Slovenia finally transposed the Directive 2014/94/EU on the deployment of alternative fuels infrastructure into national law (hereinafter: ““Directive”) by adopting the Decree establishing the infrastructure for alternative transport fuels, which entered into force on 12 August 2017 (hereinafter: “Decree”).
While the adopted Decree regulates the technical requirements for charging points and the obligation of distribution system operators to develop charging points, there are certain requirements for sellers of motor vehicles as well. Sellers must provide motor vehicle users with clear and relevant information on motor vehicles which can be regularly filled up using fuels available on the market, or recharged at recharging points. Such information shall be made available by the sellers and in motor vehicle manuals, at refuelling and recharging points and on motor vehicles. Moreover, the Ministry of Infrastructure shall provide users of motor vehicles with a database on the geographic location of the refuelling and recharging points.

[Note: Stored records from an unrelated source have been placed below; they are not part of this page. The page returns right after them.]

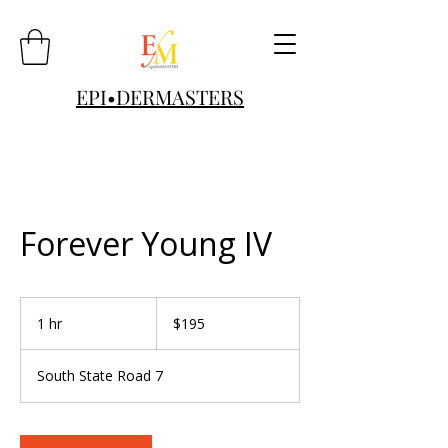
EPI•DERMASTERS
Forever Young IV
195
US
1 hr
1
$195
dollars
h
South State Road 7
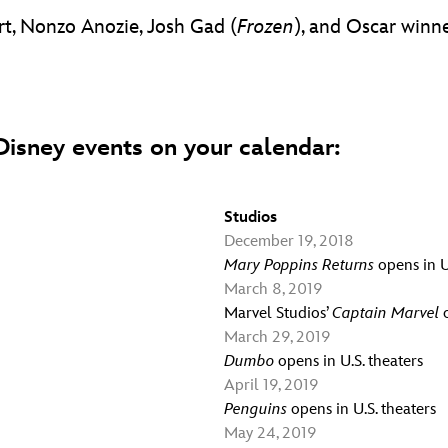
t, Nonzo Anozie, Josh Gad (
Frozen
), and Oscar winn
isney events on your calendar:
Studios
December 19, 2018
Mary Poppins Returns
opens in U
March 8, 2019
Marvel Studios’
Captain Marvel
o
March 29, 2019
Dumbo
opens in U.S. theaters
April 19, 2019
Penguins
opens in U.S. theaters
May 24, 2019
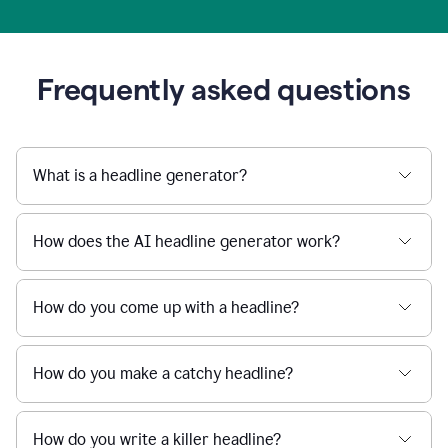
Frequently asked questions
What is a headline generator?
How does the AI headline generator work?
How do you come up with a headline?
How do you make a catchy headline?
How do you write a killer headline?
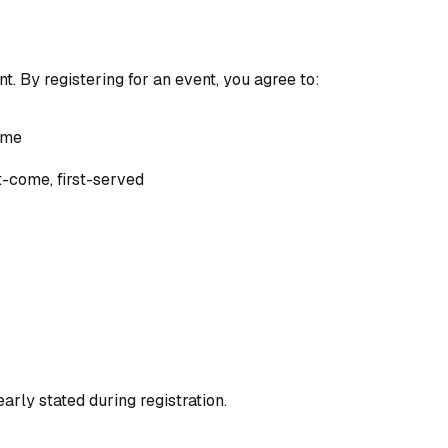
. By registering for an event, you agree to:
ame
st-come, first-served
arly stated during registration.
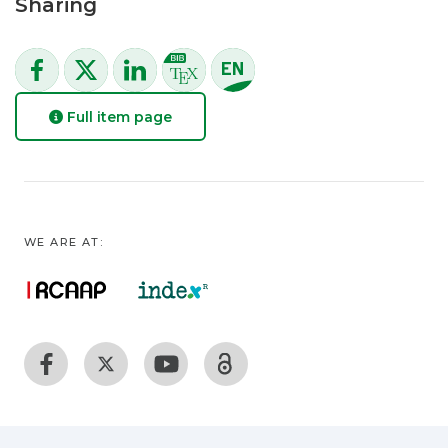
Sharing
Full item page
WE ARE AT:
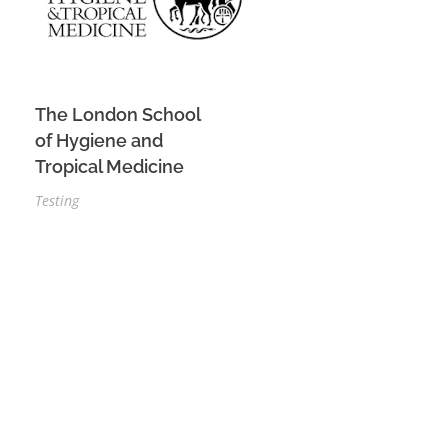
The London School
of Hygiene and
Tropical Medicine
Testing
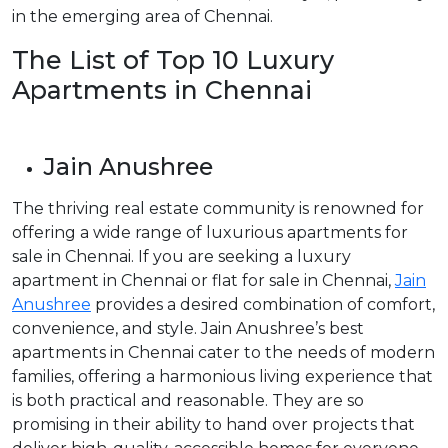
in the emerging area of Chennai.
The List of Top 10 Luxury
Apartments in Chennai
Jain Anushree
The thriving real estate community is renowned for
offering a wide range of luxurious apartments for
sale in Chennai. If you are seeking a luxury
apartment in Chennai or flat for sale in Chennai,
Jain
Anushree
provides a desired combination of comfort,
convenience, and style. Jain Anushree’s best
apartments in Chennai cater to the needs of modern
families, offering a harmonious living experience that
is both practical and reasonable. They are so
promising in their ability to hand over projects that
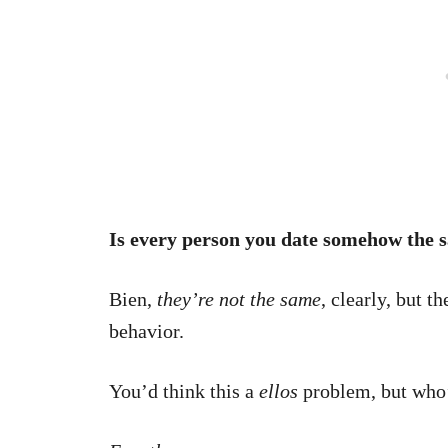
Is every person you date somehow the 
Bien,
they’re not the same
, clearly, but t
behavior.
You’d think this a
ellos
problem, but who’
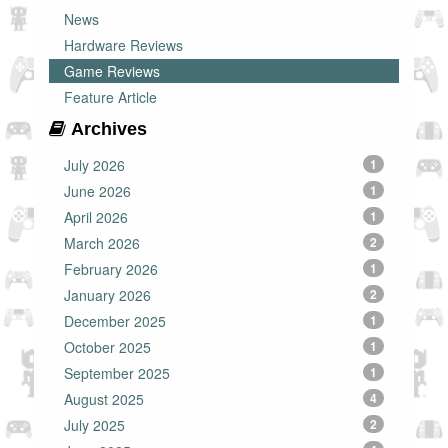
News
Hardware Reviews
Game Reviews
Feature Article
Archives
July 2026
1
June 2026
1
April 2026
1
March 2026
2
February 2026
1
January 2026
2
December 2025
1
October 2025
1
September 2025
1
August 2025
4
July 2025
2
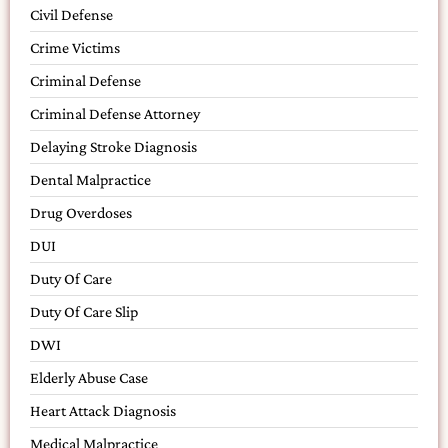
Civil Defense
Crime Victims
Criminal Defense
Criminal Defense Attorney
Delaying Stroke Diagnosis
Dental Malpractice
Drug Overdoses
DUI
Duty Of Care
Duty Of Care Slip
DWI
Elderly Abuse Case
Heart Attack Diagnosis
Medical Malpractice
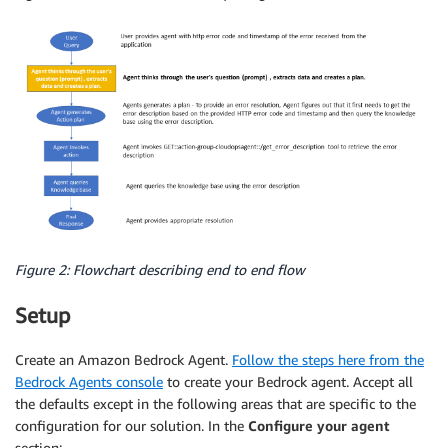
Figure 2: Flowchart describing end to end flow
Setup
Create an Amazon Bedrock Agent.
Follow the steps here from the
Bedrock Agents console
to create your Bedrock agent. Accept all
the defaults except in the following areas that are specific to the
configuration for our solution. In the
Configure your agent
section:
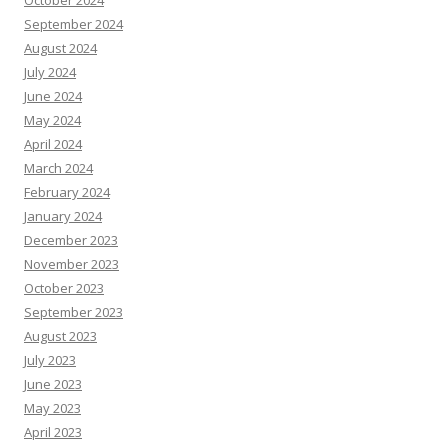
October 2024
September 2024
August 2024
July 2024
June 2024
May 2024
April 2024
March 2024
February 2024
January 2024
December 2023
November 2023
October 2023
September 2023
August 2023
July 2023
June 2023
May 2023
April 2023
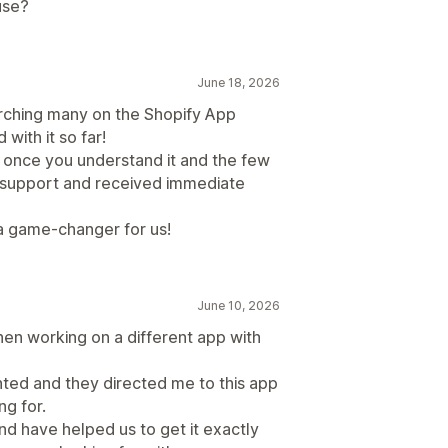
use?
June 18, 2026
earching many on the Shopify App
ith it so far!
d once you understand it and the few
support and received immediate
s a game-changer for us!
June 10, 2026
n working on a different app with
anted and they directed me to this app
ng for.
nd have helped us to get it exactly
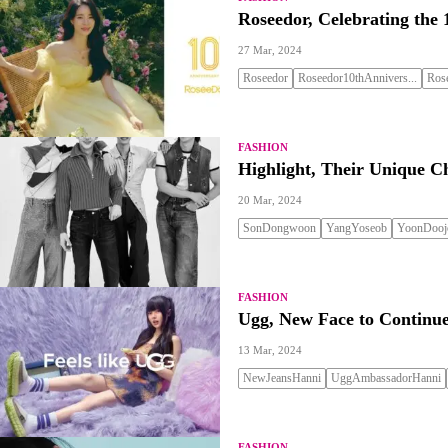
Roseedor, Celebrating the 
27 Mar, 2024
Roseedor
Roseedor10thAnnivers...
Ros
FASHION
Highlight, Their Unique C
20 Mar, 2024
SonDongwoon
YangYoseob
YoonDooj
FASHION
Ugg, New Face to Continue
13 Mar, 2024
NewJeansHanni
UggAmbassadorHanni
FASHION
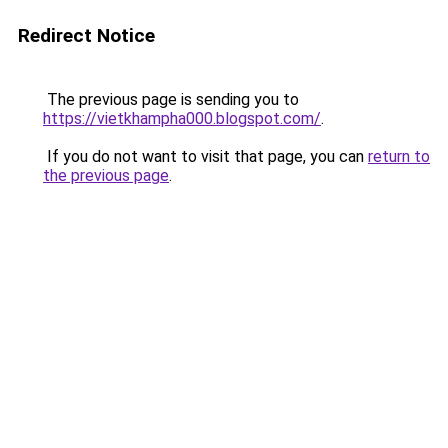
Redirect Notice
The previous page is sending you to
https://vietkhampha000.blogspot.com/
.
If you do not want to visit that page, you can
return to
the previous page
.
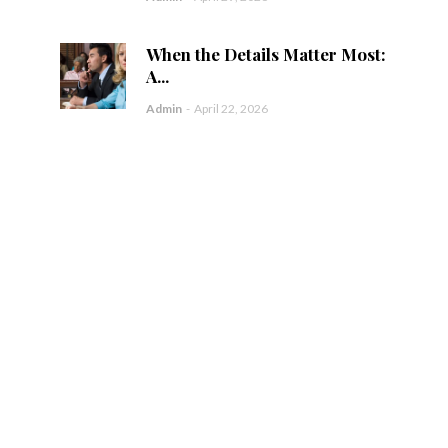
When the Details Matter Most:
A...
Admin
-
April 22, 2026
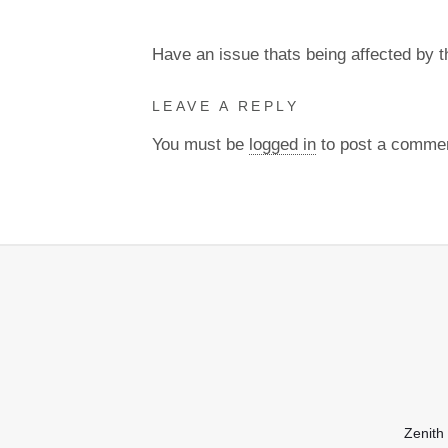
Have an issue thats being affected by 
LEAVE A REPLY
You must be
logged in
to post a comme
Zenith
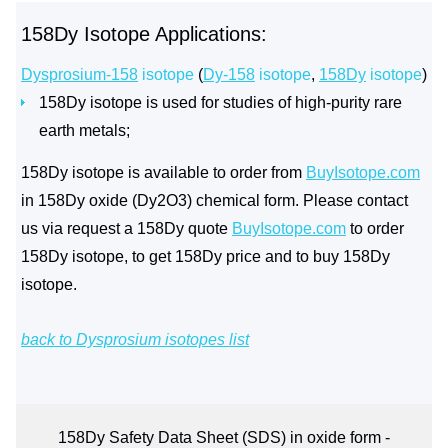
158Dy Isotope Applications:
Dysprosium-158
isotope
(
Dy-158
isotope
,
158Dy
isotope
)
158Dy isotope is used for studies of high-purity rare
earth metals;
158Dy isotope is available to order from
BuyIsotope.com
in 158Dy oxide (Dy2O3) chemical form. Please contact
us via request a 158Dy quote
BuyIsotope.com
to order
158Dy isotope, to get 158Dy price and to buy 158Dy
isotope.
back to Dysprosium isotopes list
158Dy Safety Data Sheet (SDS) in oxide form -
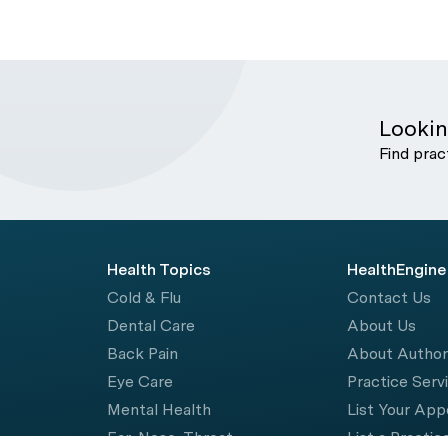
Lookin
Find prac
Health Topics
HealthEngine
Cold & Flu
Contact Us
Dental Care
About Us
Back Pain
About Autho
Eye Care
Practice Serv
Mental Health
List Your Ap
Ear, Nose, Throat
List a Practic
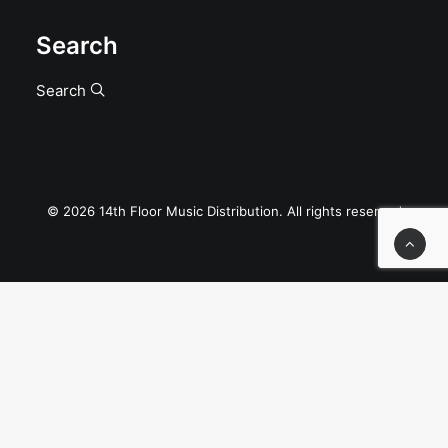
Search
Search
© 2026 14th Floor Music Distribution. All rights reserved
Privacy Preference Center
Privacy Preferences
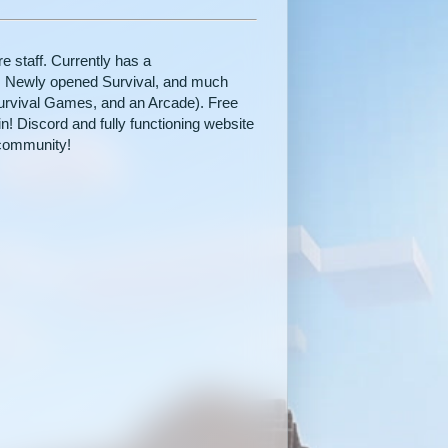
 staff. Currently has a
 Newly opened Survival, and much
urvival Games, and an Arcade). Free
in! Discord and fully functioning website
community!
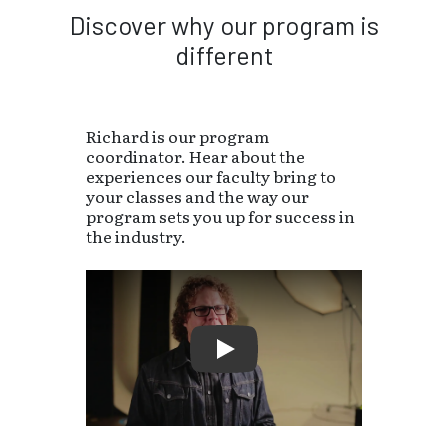
Discover why our program is
different
Richard is our program
coordinator. Hear about the
experiences our faculty bring to
your classes and the way our
program sets you up for success in
the industry.
Play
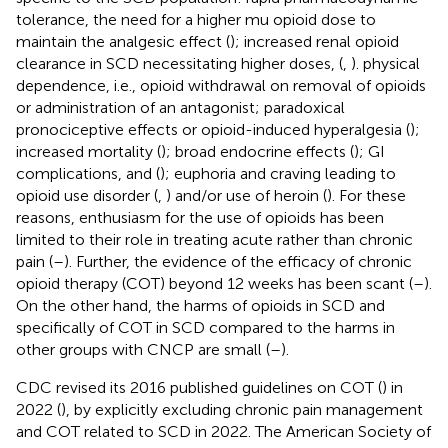
tolerance, the need for a higher mu opioid dose to
maintain the analgesic effect (
); increased renal opioid
clearance in SCD necessitating higher doses, (
,
). physical
dependence, i.e., opioid withdrawal on removal of opioids
or administration of an antagonist; paradoxical
pronociceptive effects or opioid-induced hyperalgesia (
);
increased mortality (
); broad endocrine effects (
); GI
complications, and (
); euphoria and craving leading to
opioid use disorder (
,
) and/or use of heroin (
). For these
reasons, enthusiasm for the use of opioids has been
limited to their role in treating acute rather than chronic
pain (
–
). Further, the evidence of the efficacy of chronic
opioid therapy (COT) beyond 12 weeks has been scant (
–
).
On the other hand, the harms of opioids in SCD and
specifically of COT in SCD compared to the harms in
other groups with CNCP are small (
–
).
CDC revised its 2016 published guidelines on COT (
) in
2022 (
), by explicitly excluding chronic pain management
and COT related to SCD in 2022. The American Society of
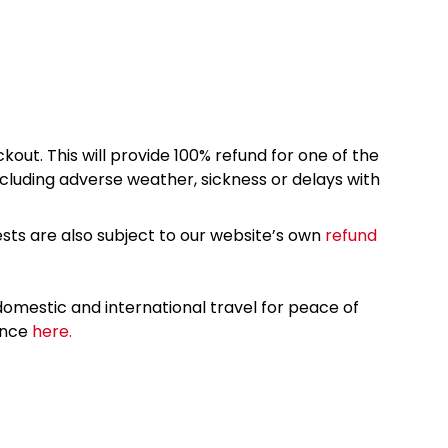
kout. This will provide 100% refund for one of the
cluding adverse weather, sickness or delays with
sts are also subject to our website’s own
refund
omestic and international travel for peace of
ance
here.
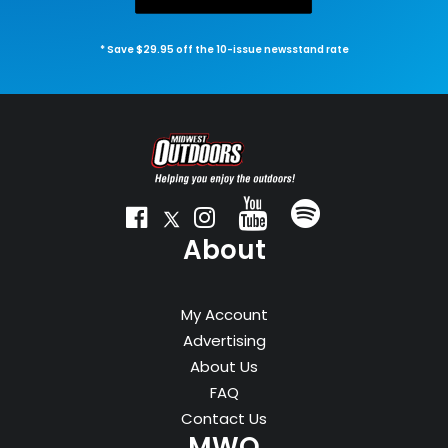
* Save $29.95 off the 10-issue newsstand rate
About
My Account
Advertising
About Us
FAQ
Contact Us
MWO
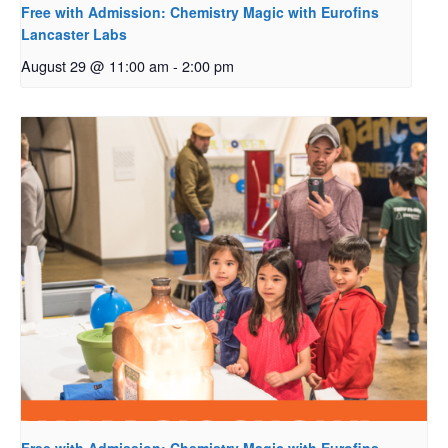
Free with Admission: Chemistry Magic with Eurofins
Lancaster Labs
August 29 @ 11:00 am
-
2:00 pm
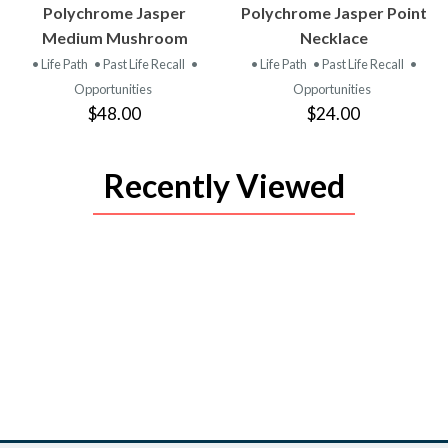
VIEW
VIEW
Polychrome Jasper
Polychrome Jasper Point
PRODUCT
PRODUCT
Medium Mushroom
Necklace
• Life Path
• Past Life Recall
•
• Life Path
• Past Life Recall
•
Opportunities
Opportunities
$48.00
$24.00
Recently Viewed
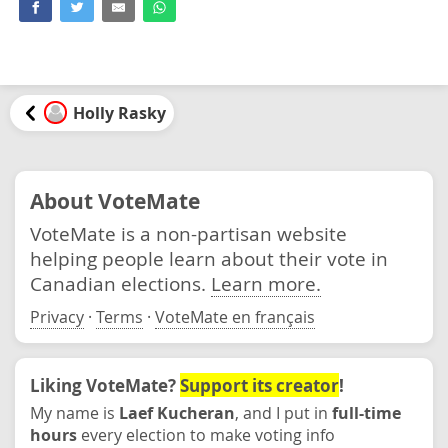
Holly Rasky
About VoteMate
VoteMate is a non-partisan website
helping people learn about their vote in
Canadian elections.
Learn more.
Privacy
·
Terms
·
VoteMate en français
Liking VoteMate?
Support its creator
!
My name is
Laef Kucheran
, and I put in
full-time
hours
every election to make voting info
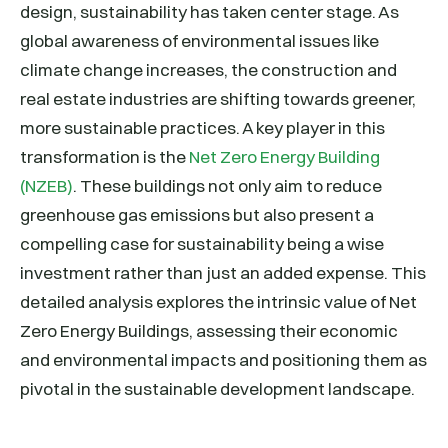
design, sustainability has taken center stage. As
global awareness of environmental issues like
climate change increases, the construction and
real estate industries are shifting towards greener,
more sustainable practices. A key player in this
transformation is the
Net Zero Energy Building
(NZEB)
. These buildings not only aim to reduce
greenhouse gas emissions but also present a
compelling case for sustainability being a wise
investment rather than just an added expense. This
detailed analysis explores the intrinsic value of Net
Zero Energy Buildings, assessing their economic
and environmental impacts and positioning them as
pivotal in the sustainable development landscape.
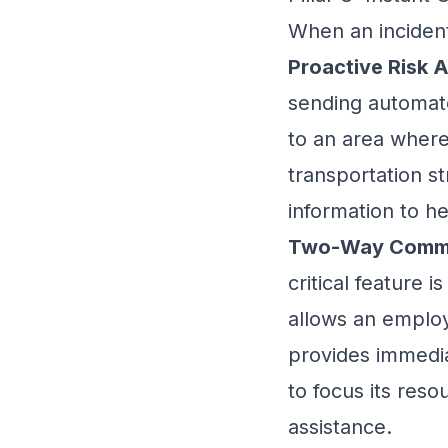
When an incident
Proactive Risk A
sending automate
to an area where 
transportation st
information to h
Two-Way Commu
critical feature 
allows an employe
provides immedi
to focus its res
assistance.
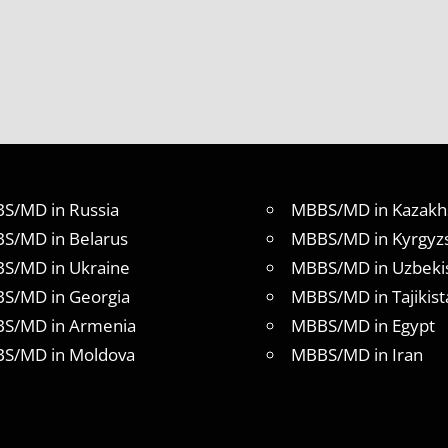
S/MD in Russia
MBBS/MD in Kazakh
S/MD in Belarus
MBBS/MD in Kyrgyz
S/MD in Ukraine
MBBS/MD in Uzbeki
S/MD in Georgia
MBBS/MD in Tajikist
S/MD in Armenia
MBBS/MD in Egypt
S/MD in Moldova
MBBS/MD in Iran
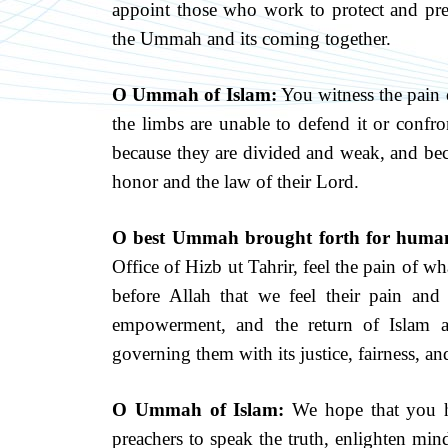
appoint those who work to protect and pres
the Ummah and its coming together.
O Ummah of Islam:
You witness the pain o
the limbs are unable to defend it or confro
because they are divided and weak, and bec
honor and the law of their Lord.
O best Ummah brought forth for huma
Office of Hizb ut Tahrir, feel the pain of wh
before Allah that we feel their pain an
empowerment, and the return of Islam a
governing them with its justice, fairness, a
O Ummah of Islam:
We hope that you h
preachers to speak the truth, enlighten mind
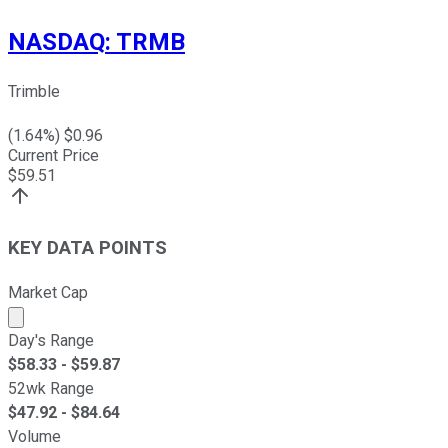
NASDAQ
:
TRMB
Trimble
(
1.64
%) $
0.96
Current Price
$
59.51
KEY DATA POINTS
Market Cap
Market cap calculated using publicly traded shares outst
Day's Range
$
58.33
- $
59.87
52wk Range
$
47.92
- $
84.64
Volume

In Slovenia only 0.4% of app. 1 million passenger cars are considered as battery vehicles, but this number has been steadily growing in recent years and is expected to grow in future. There are currently 227 publicly available charging points for electric vehicles, 27 of them are placed in the TEN-T network, 1 is for hydrogen, 115 are for liquefied natural gas and 4 are for compressed natural gas.
Slovenia has already made some steps to adapting its legislative framework by providing tax measures, incentives, subsidies and other soft measures aimed at increasing the use of alternative fuel vehicles. This has also been reflected in the growing number of electric vehicles, recharging points and the booming electric car-sharing system.